At least, that’s what every attention-whoring journalist around the world would have you believe. The truth of the matter is, as always, considerably less sensational. Speaking at the AVN Adult Entertainment Expo, Jeremy defended the porn industry against the wonderfully named anti-porn campaigner Craig Gross, and in doing so stated that studies “have found that violent video games are a much bigger negative influence on kids.” Which studies precisely Jeremy failed to mention.

It would be easy to mock the man, who has himself appeared in games such as the execrable sex-adventure Bonetown, and whose likeness to everyone’s favourite Italian Plumber has almost certainly earned him a fair amount of money realigning a grotesquely proportioned Princess Peach’s water pipes. Yet aside from his vague comment about videogames in defence of his own oft-persecuted industry, Jeremy genuinely had some important things to say on the porn industry’s commitment to the restriction of children accesing adult content online, a stance which had earned the support of various child-protection agencies.

Yet everything of interest that Jeremy actually said has become irrelevent, as media has latched onto his off-the-cuff comment about video games like barnacles to the side of a ship, as if Satan himself arose from the infernal realms of hell and stated categorically that even he wouldn’t play the ‘No Russian’ level in Modern Warfare 2.

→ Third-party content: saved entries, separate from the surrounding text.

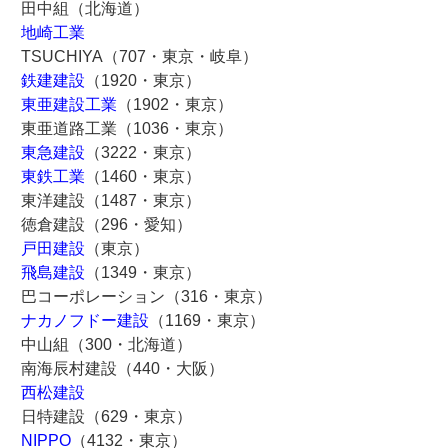
田中組（北海道）
地崎工業
TSUCHIYA（707・東京・岐阜）
鉄建建設
（1920・東京）
東亜建設工業
（1902・東京）
東亜道路工業（1036・東京）
東急建設
（3222・東京）
東鉄工業
（1460・東京）
東洋建設（1487・東京）
徳倉建設（296・愛知）
戸田建設
（東京）
飛島建設
（1349・東京）
巴コーポレーション（316・東京）
ナカノフドー建設
（1169・東京）
中山組（300・北海道）
南海辰村建設（440・大阪）
西松建設
日特建設（629・東京）
NIPPO
（4132・東京）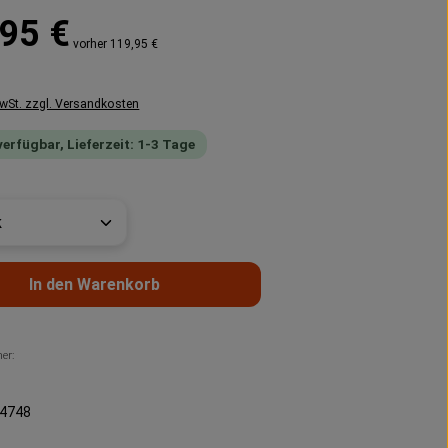
reis:
95 €
vorher 119,95 €
MwSt. zzgl. Versandkosten
verfügbar, Lieferzeit: 1-3 Tage
t Anzahl: Gib den gewünschten Wert ein 
In den Warenkorb
er:
4748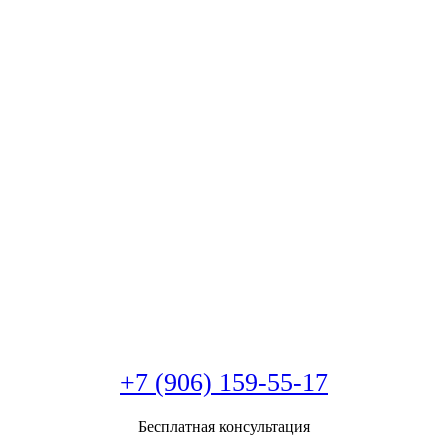
+7 (906) 159-55-17
Бесплатная консультация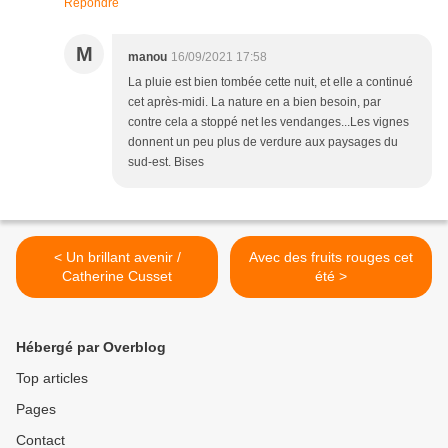
Répondre
M
manou
16/09/2021 17:58
La pluie est bien tombée cette nuit, et elle a continué
cet après-midi. La nature en a bien besoin, par
contre cela a stoppé net les vendanges...Les vignes
donnent un peu plus de verdure aux paysages du
sud-est. Bises
< Un brillant avenir /
Avec des fruits rouges cet
Catherine Cusset
été >
Hébergé par Overblog
Top articles
Pages
Contact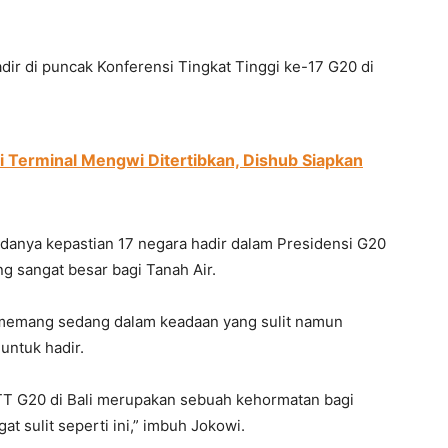
ir di puncak Konferensi Tingkat Tinggi ke-17 G20 di
di Terminal Mengwi Ditertibkan, Dishub Siapkan
nya kepastian 17 negara hadir dalam Presidensi G20
g sangat besar bagi Tanah Air.
ia memang sedang dalam keadaan yang sulit namun
ntuk hadir.
T G20 di Bali merupakan sebuah kehormatan bagi
t sulit seperti ini,” imbuh Jokowi.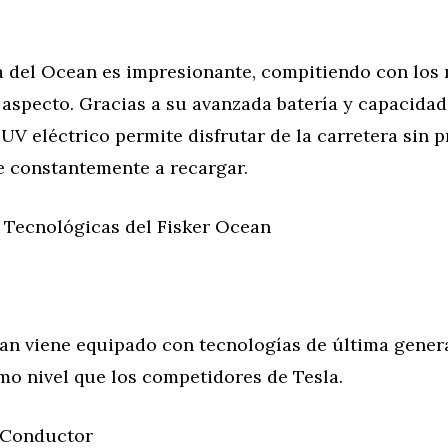
 del Ocean es impresionante, compitiendo con los
 aspecto. Gracias a su avanzada batería y capacida
SUV eléctrico permite disfrutar de la carretera sin
e constantemente a recargar.
 Tecnológicas del Fisker Ocean
ean viene equipado con tecnologías de última gener
mo nivel que los competidores de Tesla.
l Conductor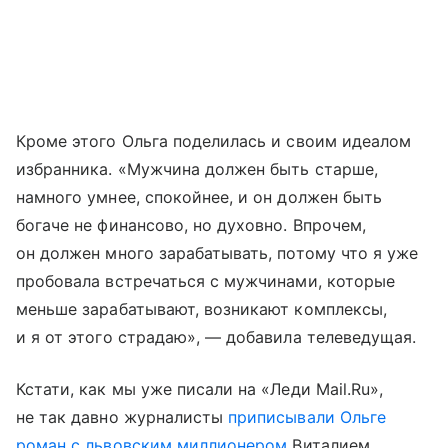
Кроме этого Ольга поделилась и своим идеалом
избранника. «Мужчина должен быть старше,
намного умнее, спокойнее, и он должен быть
богаче не финансово, но духовно. Впрочем,
он должен много зарабатывать, потому что я уже
пробовала встречаться с мужчинами, которые
меньше зарабатывают, возникают комплексы,
и я от этого страдаю», — добавила телеведущая.
Кстати, как мы уже писали на «Леди Mail.Ru»,
не так давно журналисты
приписывали Ольге
роман с львовским миллионером
Виталием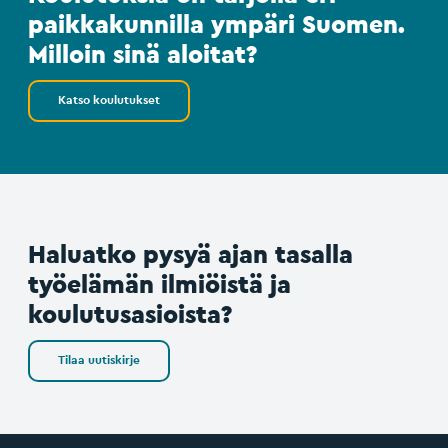
paikkakunnilla ympäri Suomen.
Milloin sinä aloitat?
Katso koulutukset
Haluatko pysyä ajan tasalla
työelämän ilmiöistä ja
koulutusasioista?
Tilaa uutiskirje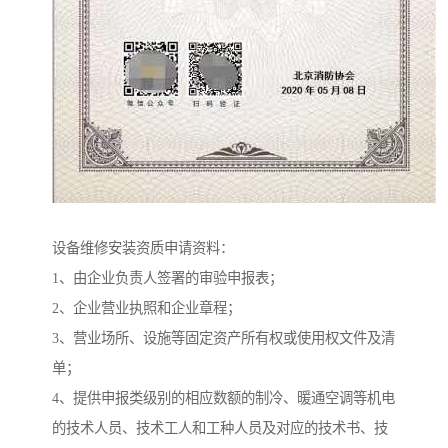
设备维修安装资质申请资料：
1、由企业负责人签署的审验申报表；
2、企业营业执照和企业章程；
3、营业场所、设施等固定资产所有权或使用权文件及清
单；
4、提供申报类级别的相应数额的制冷、暖通空调等机电
的技术人员、技术工人和工种人员及对应的技术书、技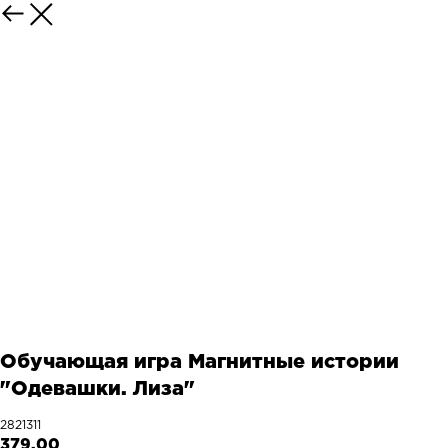
Обучающая игра Магнитные истории
"Одевашки. Лиза"
2821311
379,00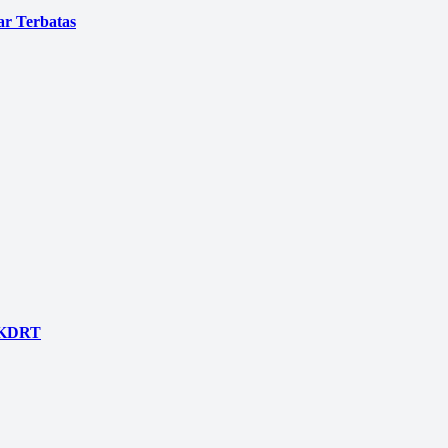
ar Terbatas
n KDRT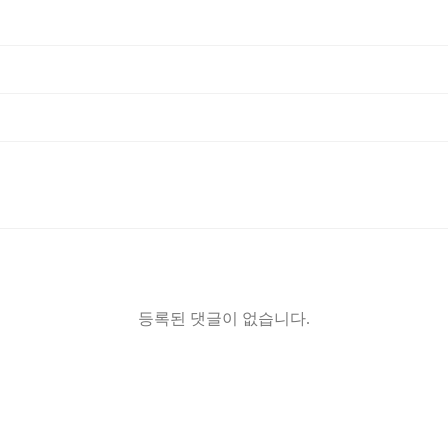
등록된 댓글이 없습니다.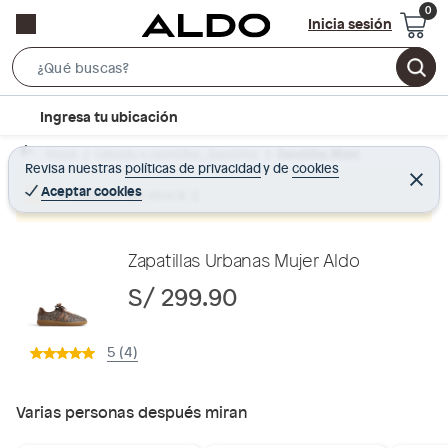
Inicia sesión
S
e
l
Ingresa tu ubicación
a
o
r
Home
Calzado y zapatillas - Zapatillas
Zapatillas Mujer
c
Revisa nuestras
políticas de privacidad
y
de
cookies
c
C
a
e
Aceptar cookies
Producto sin stock :(
h
r
t
r
B
a
i
r
a
o
Zapatillas Urbanas Mujer Aldo
r
n
S/ 299.90
-
i
5 (4)
c
o
n
Varias personas después miran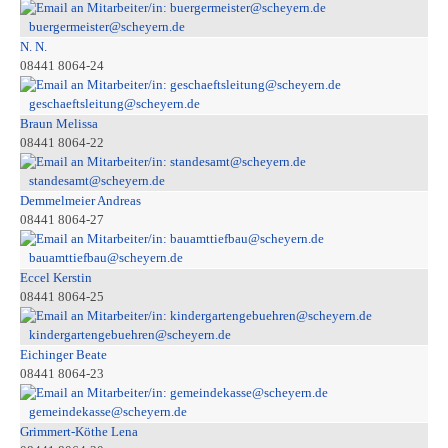
buergermeister@scheyern.de
N. N.
08441 8064-24
geschaeftsleitung@scheyern.de
Braun Melissa
08441 8064-22
standesamt@scheyern.de
Demmelmeier Andreas
08441 8064-27
bauamttiefbau@scheyern.de
Eccel Kerstin
08441 8064-25
kindergartengebuehren@scheyern.de
Eichinger Beate
08441 8064-23
gemeindekasse@scheyern.de
Grimmert-Köthe Lena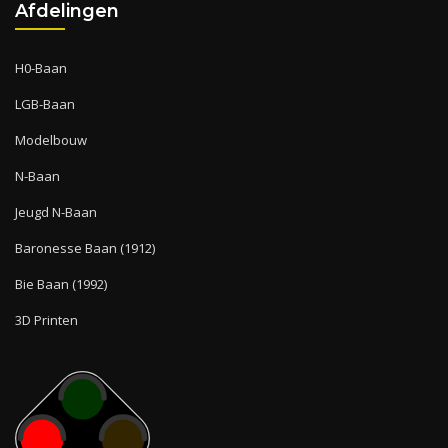
Afdelingen
H0-Baan
LGB-Baan
Modelbouw
N-Baan
Jeugd N-Baan
Baronesse Baan (1912)
Bie Baan (1992)
3D Printen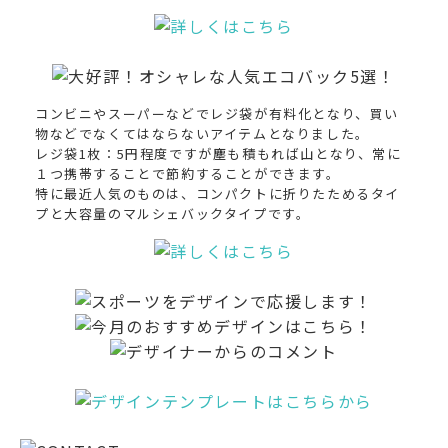
コンビニやスーパーなどでレジ袋が有料化となり、買い
物などでなくてはならないアイテムとなりました。
レジ袋1枚：5円程度ですが塵も積もれば山となり、常に
１つ携帯することで節約することができます。
特に最近人気のものは、コンパクトに折りたためるタイ
プと大容量のマルシェバックタイプです。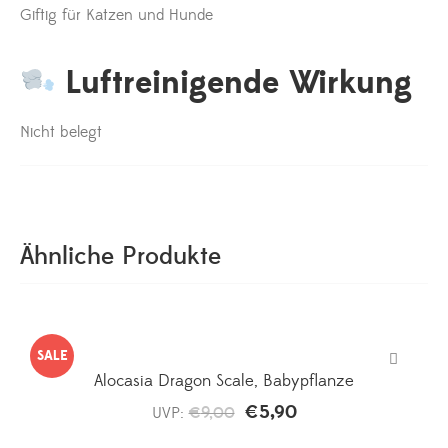
Giftig für Katzen und Hunde
Luftreinigende Wirkung
Nicht belegt
Ähnliche Produkte
SALE
Alocasia Dragon Scale, Babypflanze
€
5,90
Ursprünglicher
Aktueller
UVP:
€
9,00
Preis
Preis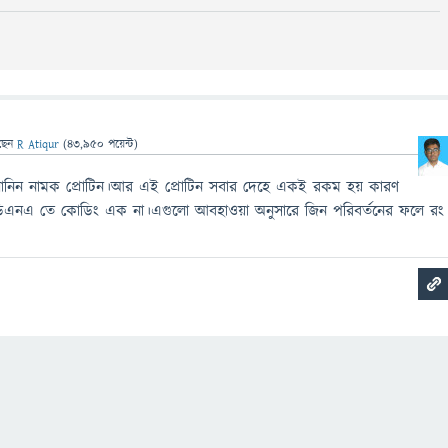
ছেন
R Atiqur
(
43,950
পয়েন্ট)
েলানিন নামক প্রোটিন।আর এই প্রোটিন সবার দেহে একই রকম হয় কারণ
িএনএ তে কোডিং এক না।এগুলো আবহাওয়া অনুসারে জিন পরিবর্তনের ফলে রং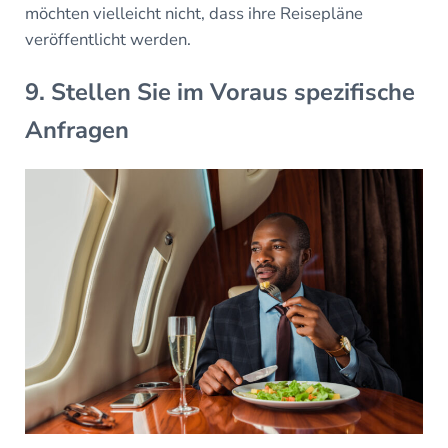
möchten vielleicht nicht, dass ihre Reisepläne
veröffentlicht werden.
9. Stellen Sie im Voraus spezifische
Anfragen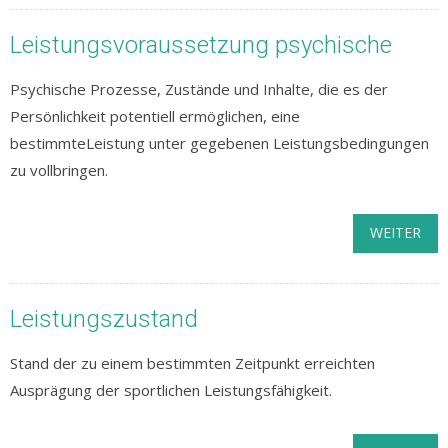
Leistungsvoraussetzung psychische
Psychische Prozesse, Zustände und Inhalte, die es der
Persönlichkeit potentiell ermöglichen, eine
bestimmteLeistung unter gegebenen Leistungsbedingungen
zu vollbringen.
WEITER
Leistungszustand
Stand der zu einem bestimmten Zeitpunkt erreichten
Ausprägung der sportlichen Leistungsfähigkeit.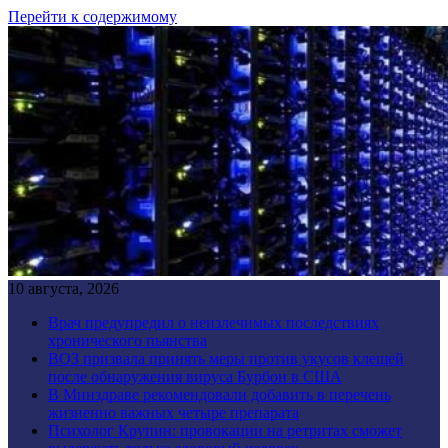
Перейти к содержимому
10 августа, 2026
Врач предупредил о неизлечимых последствиях
хронического пьянства
ВОЗ призвала принять меры против укусов клещей
после обнаружения вируса Бурбон в США
В Минздраве рекомендовали добавить в перечень
жизненно важных четыре препарата
Психолог Крупин: провокации на ретритах сможет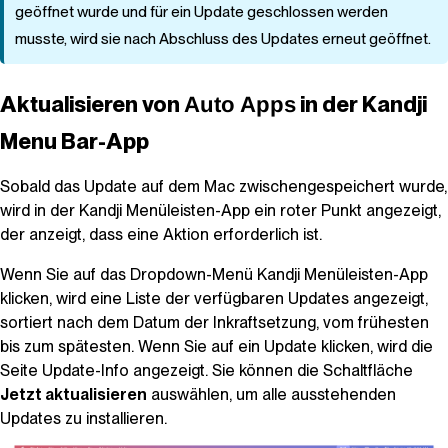
geöffnet wurde und für ein Update geschlossen werden
musste, wird sie nach Abschluss des Updates erneut geöffnet.
Aktualisieren von
in der
Kandji
Auto Apps
Menu Bar-App
Sobald das Update auf dem Mac zwischengespeichert wurde,
wird in der
Kandji
Menüleisten-App ein roter Punkt angezeigt,
der anzeigt, dass eine Aktion erforderlich ist.
Wenn Sie auf das Dropdown-Menü
Kandji
Menüleisten-App
klicken, wird eine Liste der verfügbaren Updates angezeigt,
sortiert nach dem Datum der Inkraftsetzung, vom frühesten
bis zum spätesten. Wenn Sie auf ein Update klicken, wird die
Seite Update-Info angezeigt. Sie können die Schaltfläche
Jetzt aktualisieren
auswählen, um alle ausstehenden
Updates zu installieren.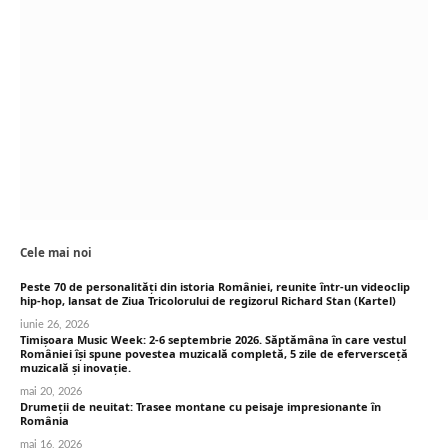
Cele mai noi
Peste 70 de personalități din istoria României, reunite într-un videoclip
hip-hop, lansat de Ziua Tricolorului de regizorul Richard Stan (Kartel)
iunie 26, 2026
Timișoara Music Week: 2-6 septembrie 2026. Săptămâna în care vestul
României își spune povestea muzicală completă, 5 zile de eferversceță
muzicală și inovație.
mai 20, 2026
Drumeții de neuitat: Trasee montane cu peisaje impresionante în
România
mai 16, 2026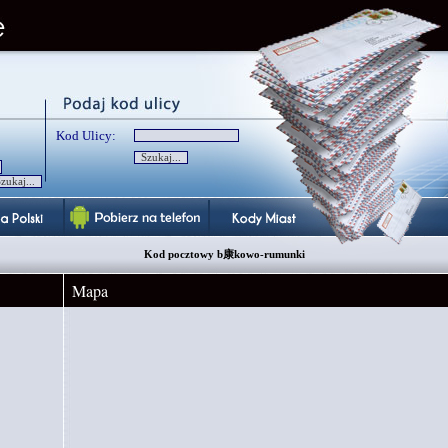
Kod Ulicy:
Kod pocztowy b康kowo-rumunki
Mapa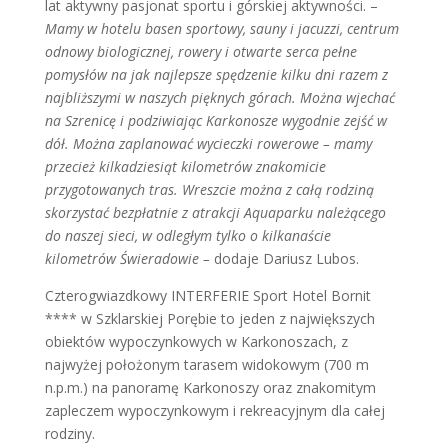
lat aktywny pasjonat sportu i górskiej aktywności. –
Mamy w hotelu basen sportowy, sauny i jacuzzi, centrum
odnowy biologicznej, rowery i otwarte serca pełne
pomysłów na jak najlepsze spędzenie kilku dni razem z
najbliższymi w naszych pięknych górach. Można wjechać
na Szrenicę i podziwiając Karkonosze wygodnie zejść w
dół. Można zaplanować wycieczki rowerowe – mamy
przecież kilkadziesiąt kilometrów znakomicie
przygotowanych tras. Wreszcie można z całą rodziną
skorzystać bezpłatnie z atrakcji Aquaparku należącego
do naszej sieci, w odległym tylko o kilkanaście
kilometrów Świeradowie –
dodaje Dariusz Lubos.
Czterogwiazdkowy INTERFERIE Sport Hotel Bornit
**** w Szklarskiej Porębie to jeden z największych
obiektów wypoczynkowych w Karkonoszach, z
najwyżej położonym tarasem widokowym (700 m
n.p.m.) na panoramę Karkonoszy oraz znakomitym
zapleczem wypoczynkowym i rekreacyjnym dla całej
rodziny.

The BBC in particular were guilty of blowing this story massively out of proportion, with a huge banner atop their website dedicated to alerting everyone to the story.  Shouldn’t the BBC be doing more important things like filling BBC Three’s airtime with terrible reality TV documentaries about obese animals and endless repeats of the same five episodes of Family Guy?

In all seriousness, though, the games industry gets enough flak without whole stories being concocted from a few offhand words. Mind you, that’s exactly what I’ve done with this column, so maybe it’s an easy mistake to make.